PROBLEMS:
1. Translate this sentence from the energy positive house profile into Spanish: "The SOLCER house is a three-bedroom two-storey residential building debuting a combination of reduced energy demand, renewable energy production, and energy storage."
2. Answer these from the energy positive house profile:
(a) What is the CO2 emissions figure for the house materials?
(b) What was the total estimated construction cost in pounds?
(c) How many bedrooms does the SOLCER house have?

EXCERPTED TEXT:

- - - -

Good practice

First low-cost energy positive house in Wales

First low-cost energy positive house in Wales
© Syda Productions, #87194972, 2019, source:
Branche (Mehrfachauswahl möglich):
Medium cost
Resource savings: Energy:
The predicted energy performance is 70 % autonomous; for every unit of electricity used, the building is able to generate 1.75 units of electricity exports
Return on investment:
For every € 112 (£ 100) spent on electricity used, the house should be able to generate €196 (£ 175) in electricity exports
Total cost savings:
The total estimated cost of the construction was about € 140 000 (£ 125 000) or € 1119 /m² (£ 1 000 /m²), which is within the social housing benchmark of € 895 - €1 119/m² (£ 800 - £1 000/m²) Lifetime costs are significantly lower than those of a standard building due to the low energy demand
Co2 emission reduction:
CO2 emissions of the house materials is 340 kgCO2/m2 compared to a standard house benchmark of around 500 kgCO2/m2
Premises and operation areas:
Product and design
Advancement in applying resource efficiency measures:

Setting the example

  • SOLCER house is the first low-cost energy positive house in Wales
  • The building is a demo of existing technologies - reduced energy demand, renewable energy production, and energy storage
  • It shows the important of cooperation and employing local companies 

The first low-cost energy positive house in Wales was designed and constructed as part of the Wales Low Carbon Research institute’s SOLCER project (Smart Operation for a Low Carbon Energy Region). The SOLCER house is a three-bedroom two-storey residential building debuting a combination of reduced energy demand, renewable energy production, and energy storage.

- - - -

Stored records:
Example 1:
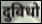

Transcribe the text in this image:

दुविधो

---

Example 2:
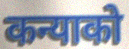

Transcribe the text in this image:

कन्याको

- - - -

ANSWERS IN ORDER:
1. La casa SOLCER es un edificio residencial de dos plantas y tres dormitorios que estrena una combinación de menor demanda de energía, producción de energía renovable y almacenamiento de energía.

2.
(a) 340 kgCO2/m2
(b) About £125 000
(c) Three